The cardinals are more skittish. Even small movements from inside the Breezeway itself cause them to startle and fly off. It seems somehow fitting for the rarer cardinal to take the god’s role now, and ironic to have a mated pair adopt me in my singlehood.

I didn’t see too many robins in the new year in the new space—mostly starlings, juncos, jays, and woodpeckers. The grackles that were a mainstay at the old house are also absent, probably because there isn’t enough ground cover yet with all the plants so new. Grackles like to be under things.

In July my fence got built—a 6-foot privacy fence with key-locked gates that encloses the Farm and the gangway, making the back of the house more private and secure.

07- July (1a)I contracted for the fence back in April, but bad weather kept pushing me down their schedule. Finally, just two workers showed up and built it in two marathon 16-hour days. There was only supposed to be one lockable gate with a metal frame, but they accidentally put in two, so I got the second one for the cost of a standard gate. Nice.

The gate encloses the “backyard” of this property which doesn’t really have a backyard—it’s got two side yards, a narrow gangway off the kitchen and breezeway, and a very narrow front yard that is mostly the city’s easement.
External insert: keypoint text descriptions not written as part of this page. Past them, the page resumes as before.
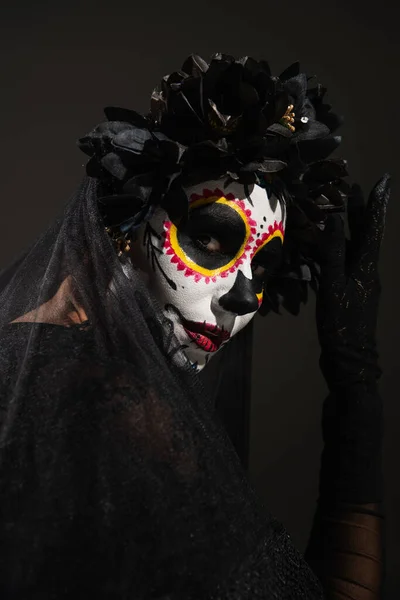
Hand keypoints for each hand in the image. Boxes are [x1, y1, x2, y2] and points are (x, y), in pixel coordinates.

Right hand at [315, 174, 390, 389]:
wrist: (349, 357)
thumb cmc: (342, 323)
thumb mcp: (334, 286)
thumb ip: (332, 253)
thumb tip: (332, 221)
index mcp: (366, 265)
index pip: (373, 226)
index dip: (377, 202)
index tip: (383, 180)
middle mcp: (366, 269)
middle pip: (364, 234)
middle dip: (360, 210)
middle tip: (353, 187)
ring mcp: (359, 281)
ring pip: (353, 246)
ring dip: (347, 228)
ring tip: (338, 209)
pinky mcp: (349, 291)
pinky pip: (343, 262)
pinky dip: (335, 249)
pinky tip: (323, 246)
Because of this, I had been meeting everyone walking by, no matter which part of the garden I was in; they were intrigued and fascinated in particular by the Farm. Gardens by their nature are social places, attracting not just insects and mammals and birds (and even reptiles) but people too. Even gardens as solitary as mine are social places. With the fence up, I miss the casual conversation of people passers-by.

I make it a point to sit at the open Breezeway patio in the morning and the late afternoon.